Thread: concurrent connections is worse than serialization?
I have a testing program that uses 30 concurrent connections (max_connections = 32 in my postgresql.conf) and each does 100 insertions to a simple table with index. It took me approximately 2 minutes to finish all of them. But under the same environment(after "delete From test_table, and vacuum analyze"), I then queue up all those 30 connections one after another one (serialize) and it took only 30 seconds to finish. Why is it that the performance of concurrent connections is worse than serializing them into one? I was testing them using our own (proprietary) scripting engine and the extension library that supports postgresql serializes the queries by simply locking when a query manipulates a PGconn object and unlocking when it is done. (And similiarly, it creates a PGconn object on the stack for each concurrent queries.) Thanks -- Wei Weng Network Software Engineer KenCast Inc.
On Tuesday 13 Aug 2002 9:39 pm, Wei Weng wrote: > I have a testing program that uses 30 concurrent connections > (max_connections = 32 in my postgresql.conf) and each does 100 > insertions to a simple table with index. > > It took me approximately 2 minutes to finish all of them. > > But under the same environment(after "delete From test_table, and vacuum > analyze"), I then queue up all those 30 connections one after another > one (serialize) and it took only 30 seconds to finish. > > Why is it that the performance of concurrent connections is worse than > serializing them into one? What was the limiting factor during the test? Was the CPU maxed, memory, disk I/O? I take it the insert really *is* simple - no dependencies etc. > I was testing them using our own (proprietary) scripting engine and the > extension library that supports postgresql serializes the queries by > simply locking when a query manipulates a PGconn object and unlocking > when it is done. (And similiarly, it creates a PGconn object on the > stack for each concurrent queries.) I assume you've ruled the application end of things out. - Richard Huxton
On Wed, 2002-08-14 at 05:18, Richard Huxton wrote: > On Tuesday 13 Aug 2002 9:39 pm, Wei Weng wrote: > > I have a testing program that uses 30 concurrent connections > > (max_connections = 32 in my postgresql.conf) and each does 100 > > insertions to a simple table with index. > > > > It took me approximately 2 minutes to finish all of them. > > > > But under the same environment(after "delete From test_table, and vacuum > > analyze"), I then queue up all those 30 connections one after another > > one (serialize) and it took only 30 seconds to finish. > > > > Why is it that the performance of concurrent connections is worse than > > serializing them into one? > > What was the limiting factor during the test? Was the CPU maxed, memory, disk > I/O? No, none of the above was maxed. CPU usage that I paid attention to was at most a 48%. > > I take it the insert really *is* simple - no dependencies etc. > > > I was testing them using our own (proprietary) scripting engine and the > > extension library that supports postgresql serializes the queries by > > simply locking when a query manipulates a PGconn object and unlocking > > when it is done. (And similiarly, it creates a PGconn object on the > > stack for each concurrent queries.) > > I assume you've ruled the application end of things out. What does this mean? Thanks -- Wei Weng Network Software Engineer KenCast Inc.

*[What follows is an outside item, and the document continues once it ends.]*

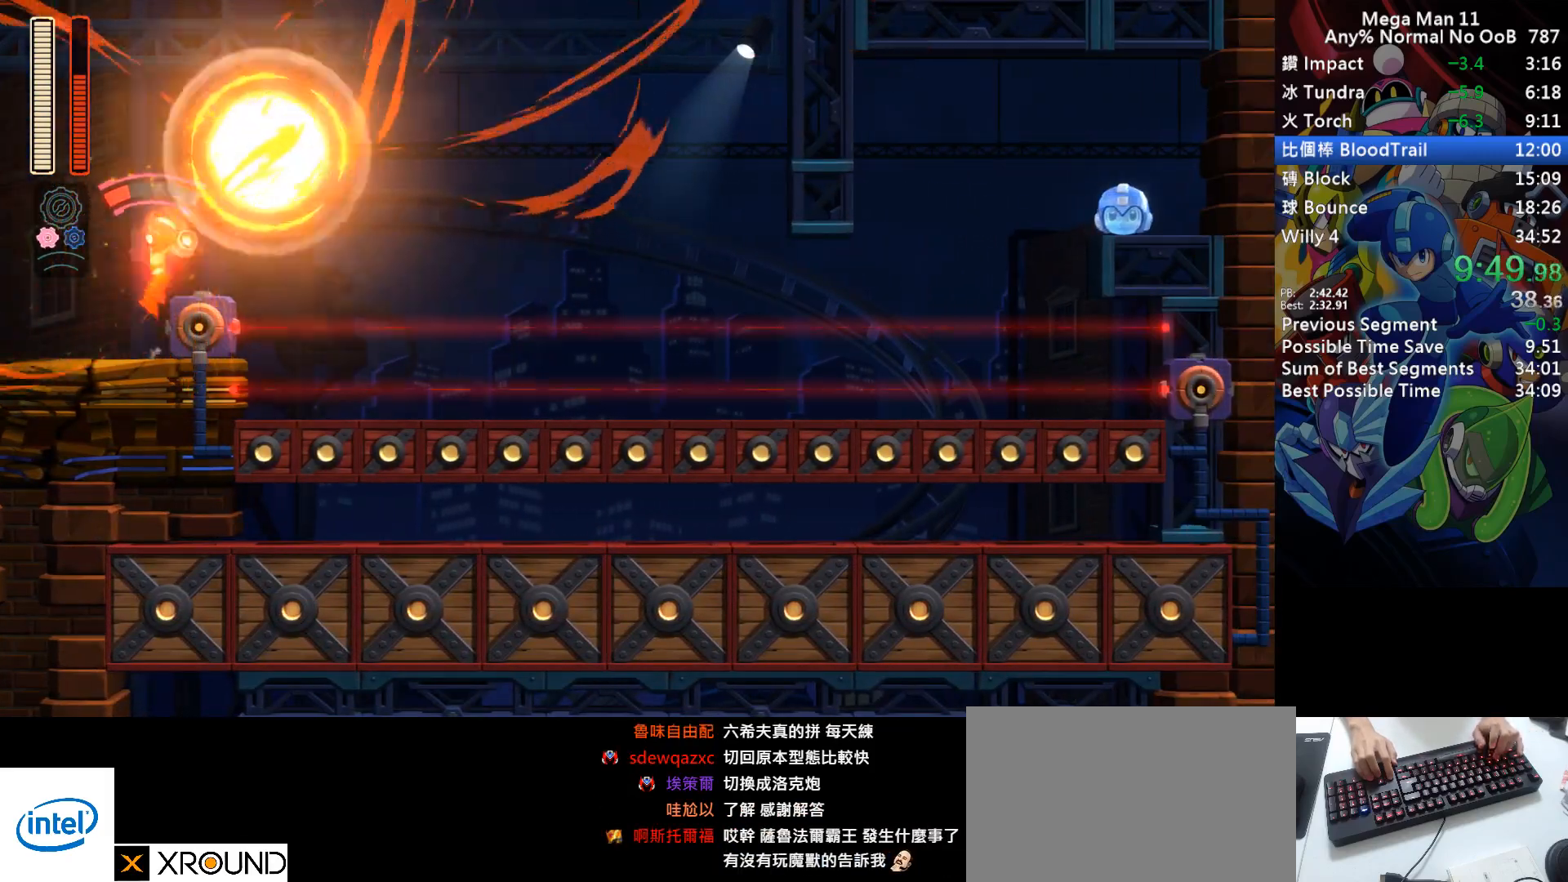
{"keys": ["right"], "events": [[233, "z", "up"], [250, "s", "up"], [350, "2", "down"], [433, "2", "up"]]}
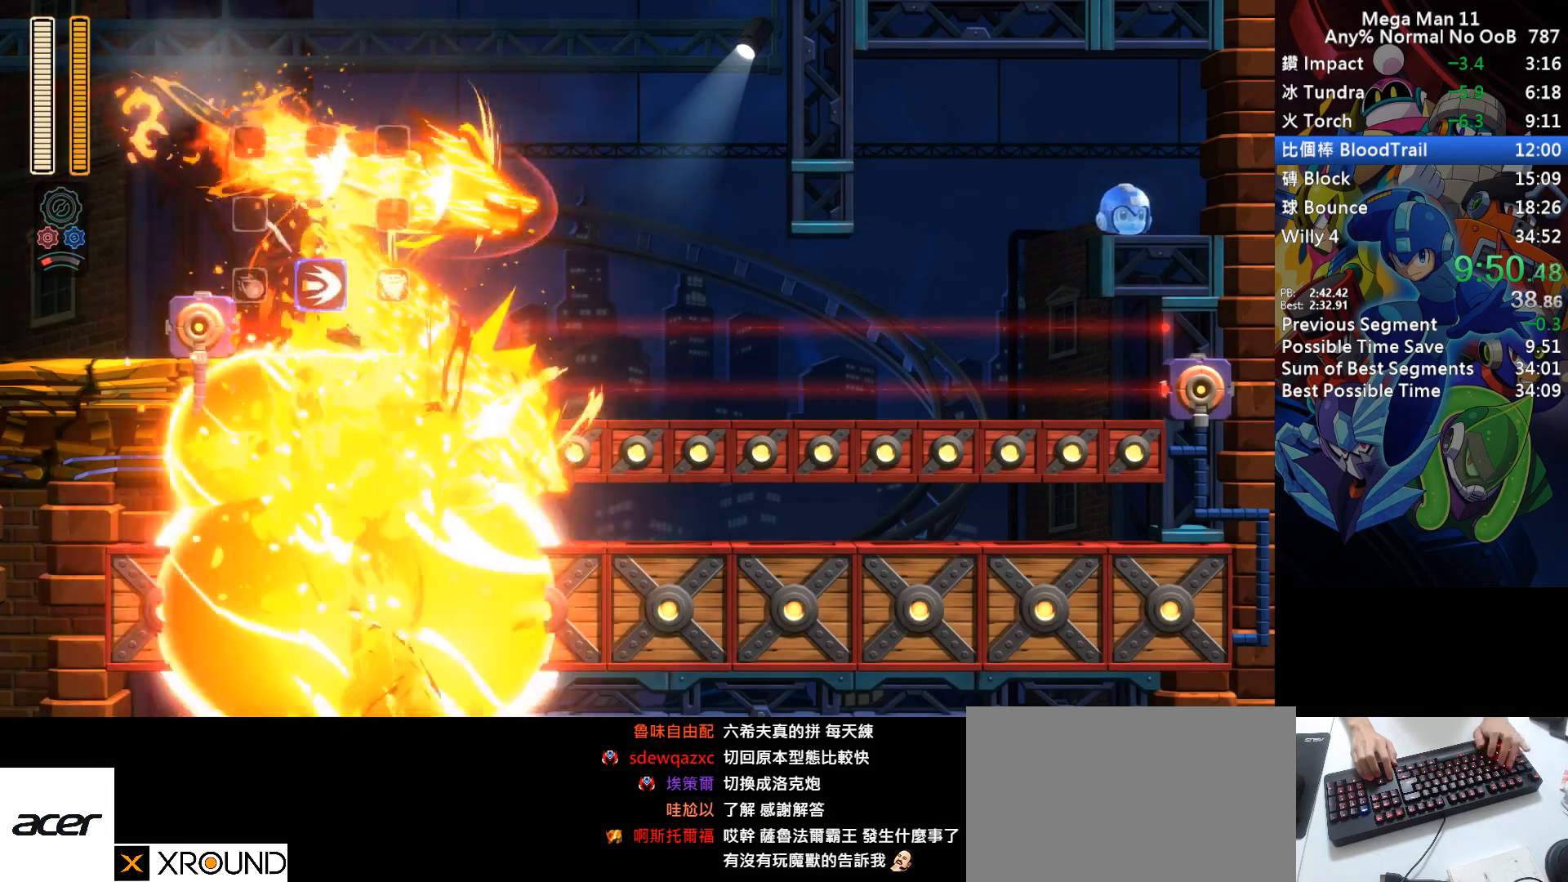
{"keys": ["d", "left"], "events": [[50, "right", "up"], [233, "left", "down"], [367, "d", "down"]]}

On Wednesday 14 Aug 2002 3:20 pm, Wei Weng wrote: > On Wed, 2002-08-14 at 05:18, Richard Huxton wrote: > > On Tuesday 13 Aug 2002 9:39 pm, Wei Weng wrote: [30 connections is much slower than 1 connection 30 times] > > What was the limiting factor during the test? Was the CPU maxed, memory, > > disk I/O? > > No, none of the above was maxed. CPU usage that I paid attention to was > at most a 48%. Something must be the limiting factor. One of- CPU- Memory- Disk I/O- Database (configuration, or design)- Application If it's not CPU, is the system going into swap or are you seeing a lot of disk activity? > > I assume you've ruled the application end of things out. > > What does this mean? I mean if you don't actually run the queries, then 30 separate processes is fine? If you can provide us with an EXPLAIN of the query and the relevant schema definitions, we can rule out database design. - Richard Huxton
On Wed, 2002-08-14 at 10:49, Richard Huxton wrote: > On Wednesday 14 Aug 2002 3:20 pm, Wei Weng wrote: > > On Wed, 2002-08-14 at 05:18, Richard Huxton wrote: > > > On Tuesday 13 Aug 2002 9:39 pm, Wei Weng wrote: > > [30 connections is much slower than 1 connection 30 times] Yeah, but the problem is, say I have 20 users using select on the database at the same time, and each select takes 10 seconds to finish. I really can't queue them up (or the last user will reall have to wait for a long time), can I? > > > > What was the limiting factor during the test? Was the CPU maxed, memory, > > > disk I/O? > > > > No, none of the above was maxed. CPU usage that I paid attention to was > > at most a 48%. > > Something must be the limiting factor. One of > - CPU > - Memory > - Disk I/O > - Database (configuration, or design) > - Application > > If it's not CPU, is the system going into swap or are you seeing a lot of disk > activity? I did hear a lot of disk noise when I ran the test. How do I tell if the "system is going into swap"? Is there any system settings I can/should change to make this a little faster? > > > > I assume you've ruled the application end of things out. > > > > What does this mean? > > I mean if you don't actually run the queries, then 30 separate processes is > fine? > > If you can provide us with an EXPLAIN of the query and the relevant schema > definitions, we can rule out database design. > This is actually really simple. A table like -------------------- | foo | -------------------- |ID VARCHAR(40) | --> primary key |Name VARCHAR(100)| -------------------- And I did an INSERT INTO foo ('some-unique-guid-here', 'Test Name'); So I don't think it is any matter of the database. Thanks -- Wei Weng Network Software Engineer KenCast Inc.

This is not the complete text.